What you are asked to do: What is needed is an exact repeat of the lines from the line containing "Finance C'ttee doles out" through the final line of the entries below, and nothing else.

Records for the task:
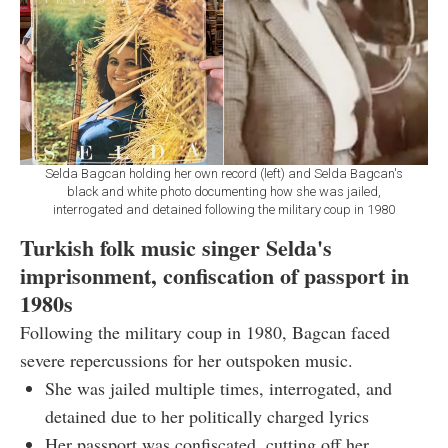
Selda Bagcan holding her own record (left) and Selda Bagcan's
black and white photo documenting how she was jailed,
interrogated and detained following the military coup in 1980
Turkish folk music singer Selda's
imprisonment, confiscation of passport in
1980s
Following the military coup in 1980, Bagcan faced
severe repercussions for her outspoken music.
She was jailed multiple times, interrogated, and
detained due to her politically charged lyrics
Her passport was confiscated, cutting off her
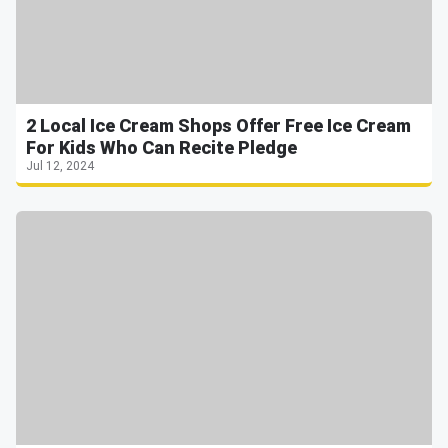
2 Local Ice Cream Shops Offer Free Ice Cream
For Kids Who Can Recite Pledge
Jul 12, 2024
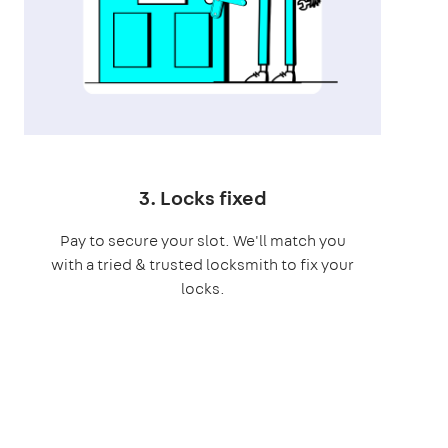
3. Locks fixed
Pay to secure your slot. We'll match you
with a tried & trusted locksmith to fix your
locks.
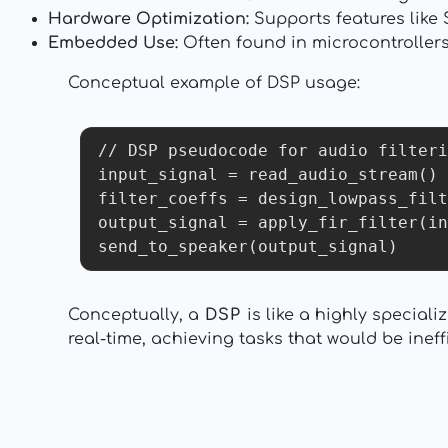
Hardware Optimization:
Supports features like 
Embedded Use:
Often found in microcontroller
Conceptual example of DSP usage:
// DSP pseudocode for audio filteri
input_signal = read_audio_stream()

filter_coeffs = design_lowpass_filt
output_signal = apply_fir_filter(in
send_to_speaker(output_signal)
Conceptually, a
DSP
is like a highly specia
real-time, achieving tasks that would be ine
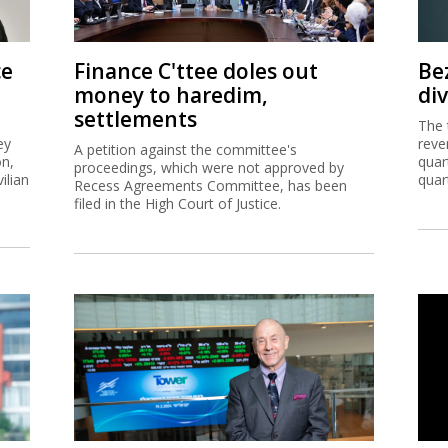
ce
Finance C'ttee doles out
Be
money to haredim,
di
settlements
The 
ey
reve
A petition against the committee's
on,
quar
proceedings, which were not approved by
ilian
quar
Recess Agreements Committee, has been
filed in the High Court of Justice.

Finished exercise:
Finance C'ttee doles out
Be
money to haredim,
di
settlements
The 
ey
reve
A petition against the committee's
on,
quar
proceedings, which were not approved by
ilian
quar
Recess Agreements Committee, has been
filed in the High Court of Justice.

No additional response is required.